И гость, и хозяинъ сконфуженно смотрѣли другъ на друга. Особенно смущенъ былъ хозяинъ; черные глаза его бѣгали, онъ суетился.
— Отлично, что пришелъ, — говорилъ онъ радостнымъ голосомъ. — Что ты!.. Рано!.. Ты всегда… Я тебѣ всегда… Мы, вотъ, чай… будемъ пить… Вотъ я сейчасъ распоряжусь… Дождь?.. Ты очень измокъ, Илюша? Ты, братъ, не скрывай… не скрывай… Этого нельзя скрывать!.. Можно, братъ, такую горячку схватить… Ой-ой-ой!.. Эко… ботфорты какіе у тебя… дорого далъ?.. Хорошіе ботфорты… Вѣрно, ворванью смазываешь… Ну, садись, ради Бога!
Онъ схватилъ его широкую руку и сталъ жать.
— Садись, садись!
— Я коверъ… потово… попачкаю… — проговорилъ Сергѣевъ.

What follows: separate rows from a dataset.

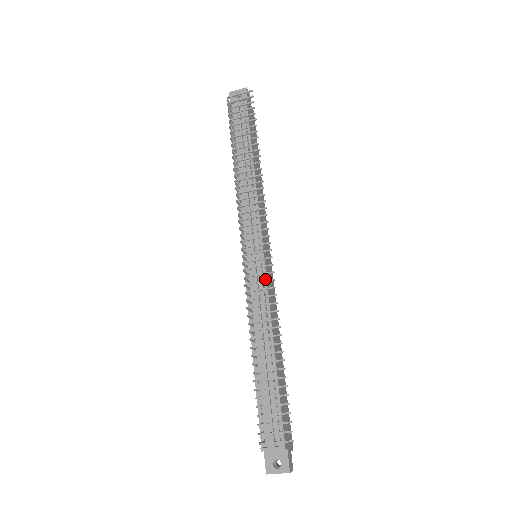
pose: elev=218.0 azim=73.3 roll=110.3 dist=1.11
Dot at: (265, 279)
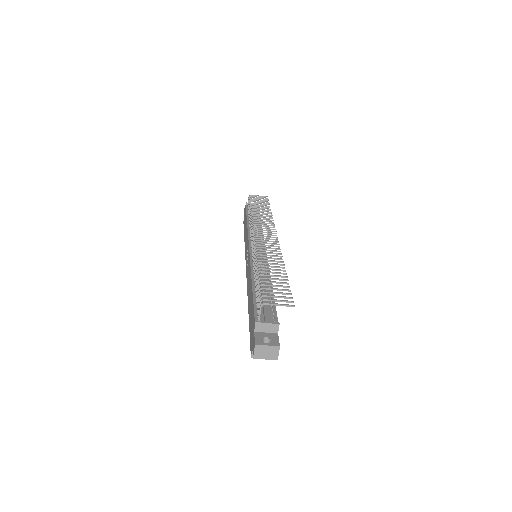
Dot at: occluded
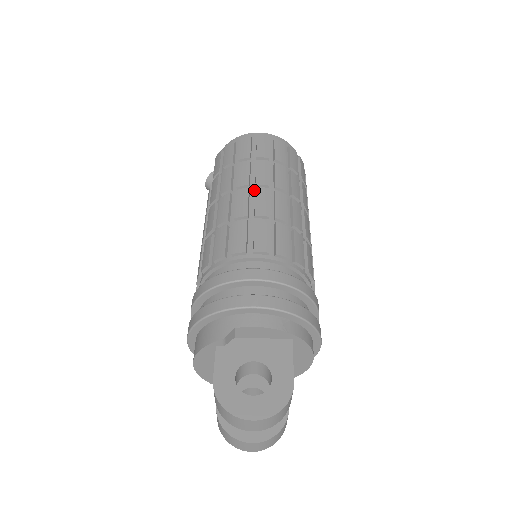
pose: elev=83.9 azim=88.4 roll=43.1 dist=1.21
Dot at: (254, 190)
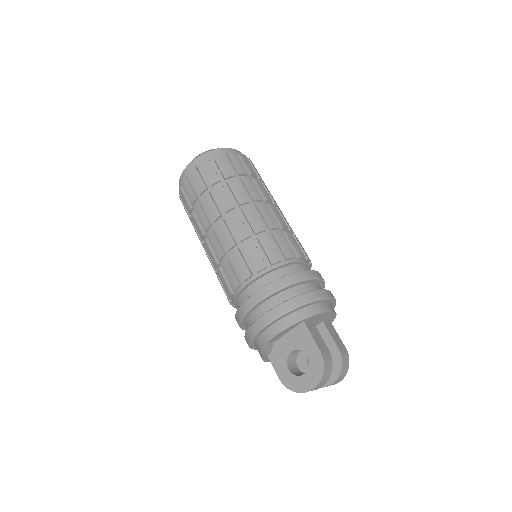
Dot at: (215, 226)
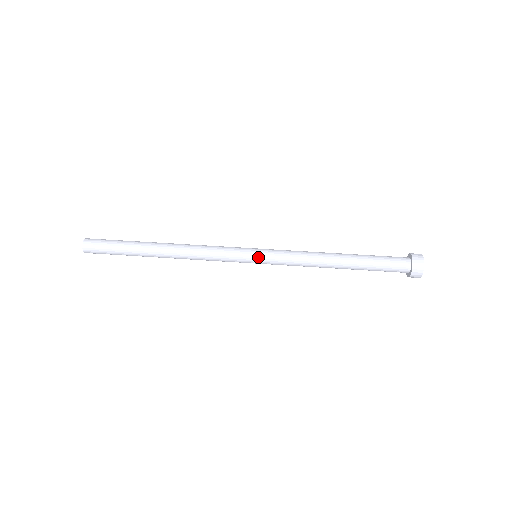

— Пачкай — ничего! — сказалъ, любезно осклабившись, Степанъ Ѳедоровичъ и подумалъ: «чтобъ тебя чертъ взялъ!» — Ничего — пачкай. А я вотъ чаю сейчасъ… Ты пока газету почитай… А я мигомъ… Я, братъ…
Онъ скользнулъ въ дверь, и Сергѣевъ остался одинъ.
Это былъ коренастый малый, съ крѣпкою, какъ деревянный ящикъ, грудью и рѣзкими чертами большого лица. Двѣ морщинки межъ свѣтлыхъ бровей и стеклянистый блескъ мелкихъ глазъ не придавали ему симпатичнаго вида, хотя красныя губы его улыбались добродушно. Онъ былъ въ затасканной жакеткѣ и свѣжей рубахѣ. Тугой воротничекъ упирался въ щеки и мѣшалъ читать газету. Но Сергѣевъ не отгибалъ его, боясь измять. Въ глубинѣ комнатъ слышался нѣкоторое время подавленный смѣхъ, а черезъ минуту раздался звонокъ, и Степанъ Ѳедоровичъ выбѣжалъ изъ боковой двери.
— Сейчасъ дадутъ чаю! — крикнулъ онъ гостю на ходу.
II
правитьСмѣхъ послышался въ передней. Сергѣеву показалось, что это былъ все тотъ же смѣхъ, тоненькій, разсыпчатый, такъ хорошо ему знакомый…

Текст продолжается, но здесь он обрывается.